● TO-DO ITEM
Pull out every line below word for word, skipping the pictures.

● EXTRACTED INFORMATION
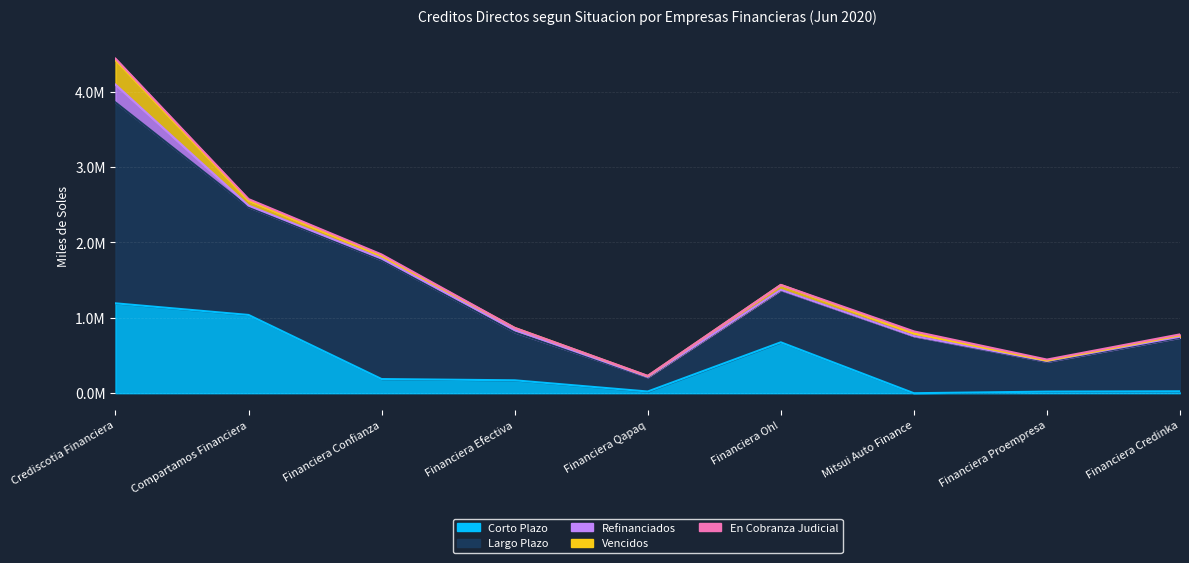

What is the difference between the maximum and minimum values in the Corto Plazo series?

1192265.6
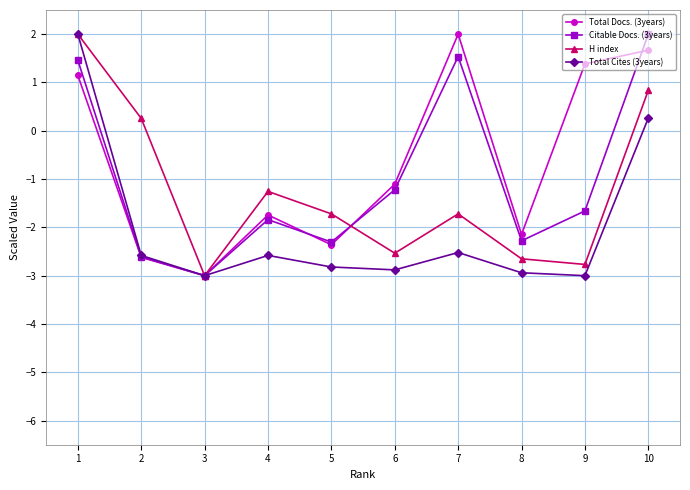

List the series in order of their overall mean, highest first.

Total Docs. (3years), Citable Docs. (3years), H index, Total Cites (3years)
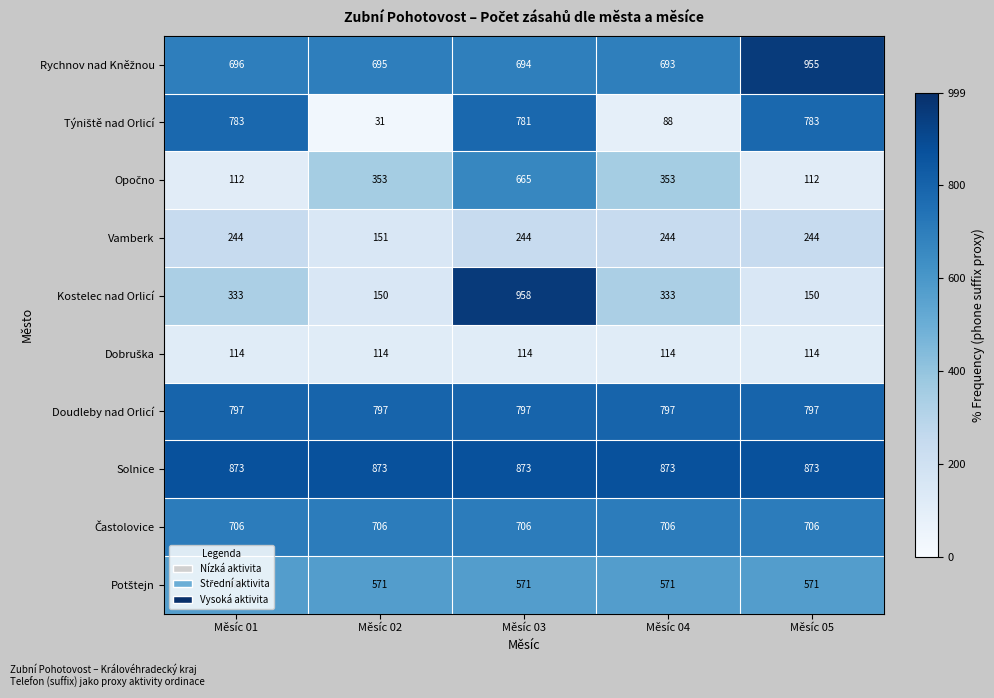

At how many categories does at least one series exceed 325?

5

● RESULT OF THIS TASK
What is the difference between the maximum and minimum values in the Corto Plazo series?

1192265.6

List the series in order of their overall mean, highest first.

Total Docs. (3years), Citable Docs. (3years), H index, Total Cites (3years)

At how many categories does at least one series exceed 325?

5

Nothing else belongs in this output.